Professor Larissa Naylor, a co-author of the paper, said: “As climate change intensifies and destructive storms become more common, our coasts will be affected in ways that can be difficult to predict in advance.”
“More than a tenth of the world’s population live in coastal areas, putting homes, businesses, infrastructure and wildlife all under threat from the effects of climate change. Our aim in building VedgeSat was to make it easier and cheaper for decisionmakers to map their changing coastlines, and make more informed and impactful choices as a result”, said paper co-author Dr Martin Hurst.

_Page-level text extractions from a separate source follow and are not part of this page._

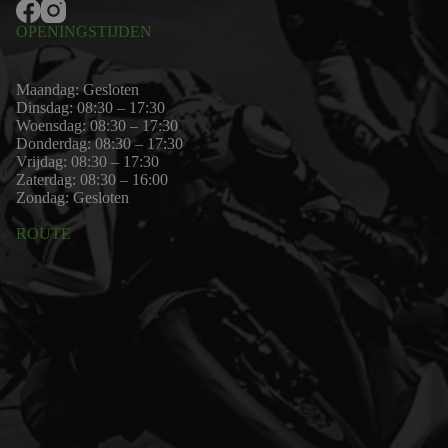
OPENINGSTIJDEN
Maandag: Gesloten
Dinsdag: 08:30 – 17:30
Woensdag: 08:30 – 17:30
Donderdag: 08:30 – 17:30
Vrijdag: 08:30 – 17:30
Zaterdag: 08:30 – 16:00
Zondag: Gesloten
ROUTE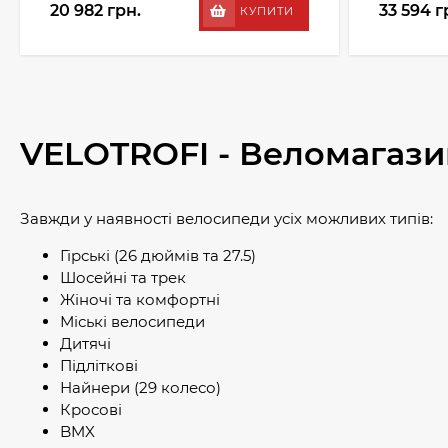
20 982 грн.
33 594 г
КУПИТИ
VELOTROFI - Веломагази
Завжди у наявності велосипеди усіх можливих типів:
Гірські (26 дюймів та 27.5)
Шосейні та трек
Жіночі та комфортні
Міські велосипеди
Дитячі
Підліткові
Найнери (29 колесо)
Кросові
BMX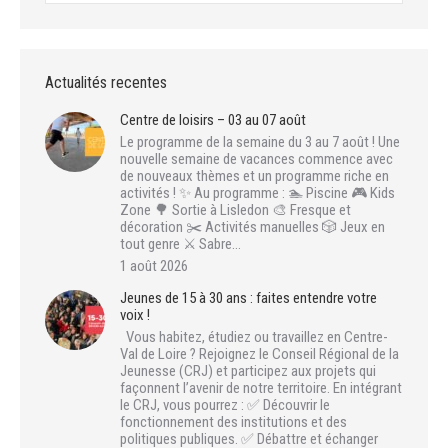
Actualités recentes
Centre de loisirs – 03 au 07 août
Le programme de la semaine du 3 au 7 août ! Une
nouvelle semaine de vacances commence avec
de nouveaux thèmes et un programme riche en
activités ! ✨ Au programme : 🏊 Piscine 🎮 Kids
Zone 🌳 Sortie à Lisledon 🎨 Fresque et
décoration ✂️ Activités manuelles 🎲 Jeux en
tout genre ⚔️ Sabre…
1 août 2026
Jeunes de 15 à 30 ans : faites entendre votre
voix !
Vous habitez, étudiez ou travaillez en Centre-
Val de Loire ? Rejoignez le Conseil Régional de la
Jeunesse (CRJ) et participez aux projets qui
façonnent l’avenir de notre territoire. En intégrant
le CRJ, vous pourrez : ✅ Découvrir le
fonctionnement des institutions et des
politiques publiques. ✅ Débattre et échanger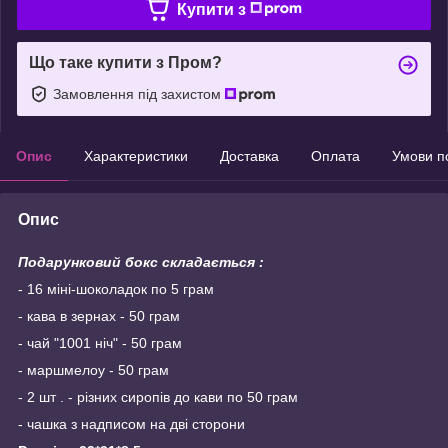
Купити з
Що таке купити з Пром?
Замовлення під захистом
Опис
Характеристики
Доставка
Оплата
Умови п
Опис
Подарунковий бокс складається :
- 16 міні-шоколадок по 5 грам
- кава в зернах - 50 грам
- чай "1001 ніч" - 50 грам
- маршмелоу - 50 грам
- 2 шт . - різних сиропів до кави по 50 грам
- чашка з надписом на дві сторони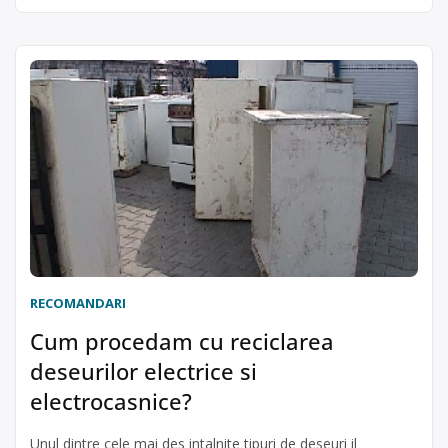
RECOMANDARI
Cum procedam cu reciclarea
deseurilor electrice si
electrocasnice?
Unul dintre cele mai des intalnite tipuri de deseuri il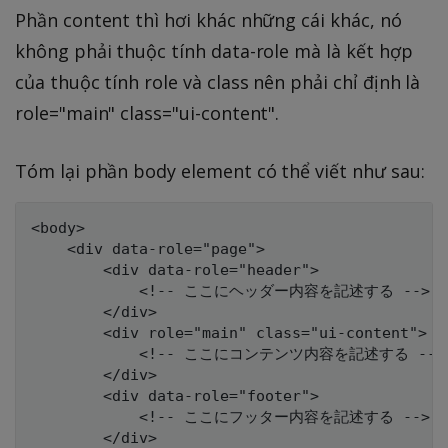
Phần content thì hơi khác những cái khác, nó
không phải thuộc tính data-role mà là kết hợp
của thuộc tính role và class nên phải chỉ định là
role="main" class="ui-content".
Tóm lại phần body element có thể viết như sau:
<body>

	<div data-role="page">

		<div data-role="header">

			<!-- ここにヘッダー内容を記述する -->

		</div>

		<div role="main" class="ui-content">

			<!-- ここにコンテンツ内容を記述する -->

		</div>

		<div data-role="footer">

			<!-- ここにフッター内容を記述する -->

		</div>
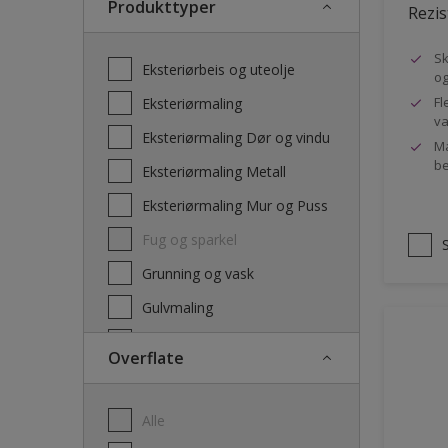
Produkttyper
Rezis
Sk
Eksteriørbeis og uteolje
og
Fl
Eksteriørmaling
va
Eksteriørmaling Dør og vindu
Ma
be
Eksteriørmaling Metall
Eksteriørmaling Mur og Puss
Fug og sparkel
Grunning og vask
Gulvmaling
Interiørbeis og lakk
Overflate
Interiørmaling
Lim
Alle
Maling dør, list og panel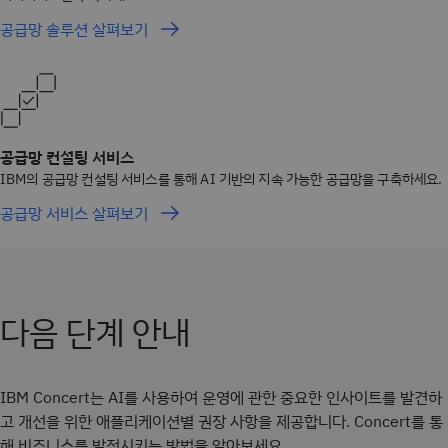
공급망 솔루션 살펴보기
공급망 컨설팅 서비스
IBM의 공급망 컨설팅 서비스를 통해 AI 기반의 지속 가능한 공급망을 구축하세요.
공급망 서비스 살펴보기
다음 단계 안내
IBM Concert는 AI를 사용하여 운영에 관한 중요한 인사이트를 발견하
고 개선을 위한 애플리케이션별 권장 사항을 제공합니다. Concert를 통
해 비즈니스를 발전시키는 방법을 알아보세요.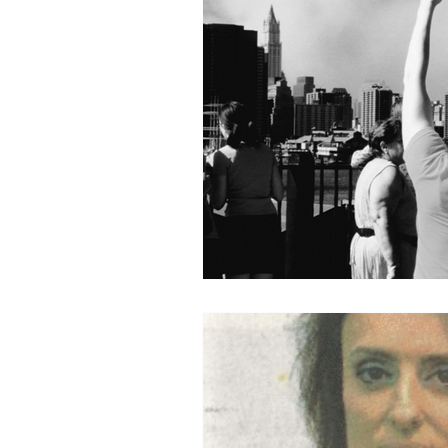
Terno das Almas
Livro 11.0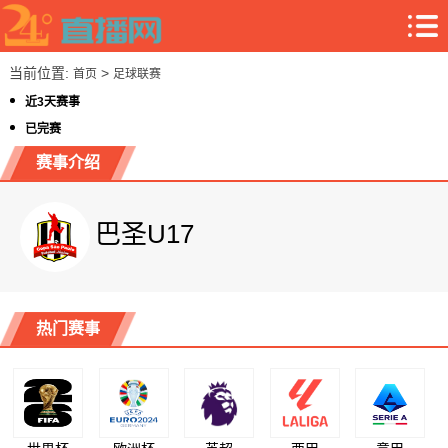
当前位置:
>
首页
足球联赛
近3天赛事
已完赛
赛事介绍
巴圣U17
热门赛事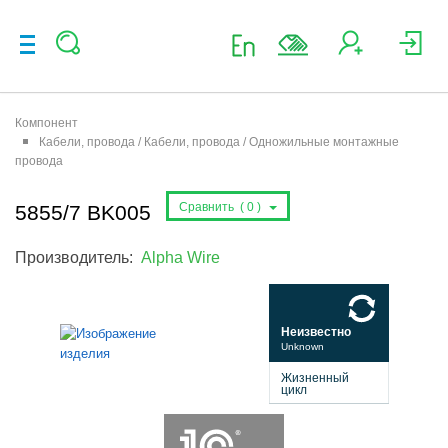
Компонент
Кабели, провода / Кабели, провода / Одножильные монтажные
провода
Сравнить (
0
)
5855/7 BK005
Производитель:
Alpha Wire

The platform uses artificial intelligence to analyse public satellite imagery of coastlines and spot the tell-tale fingerprints of coastal change by identifying the vegetation edge – the line where plants begin growing closest to the water.
Since plants can only grow in places where they won’t be flooded by seawater, identifying the vegetation edge can help pinpoint where the land can support long-term growth.
Monitoring the vegetation edge over time can show whether coasts are eroding, which moves the edge inland, or growing, which pushes the edge towards the sea.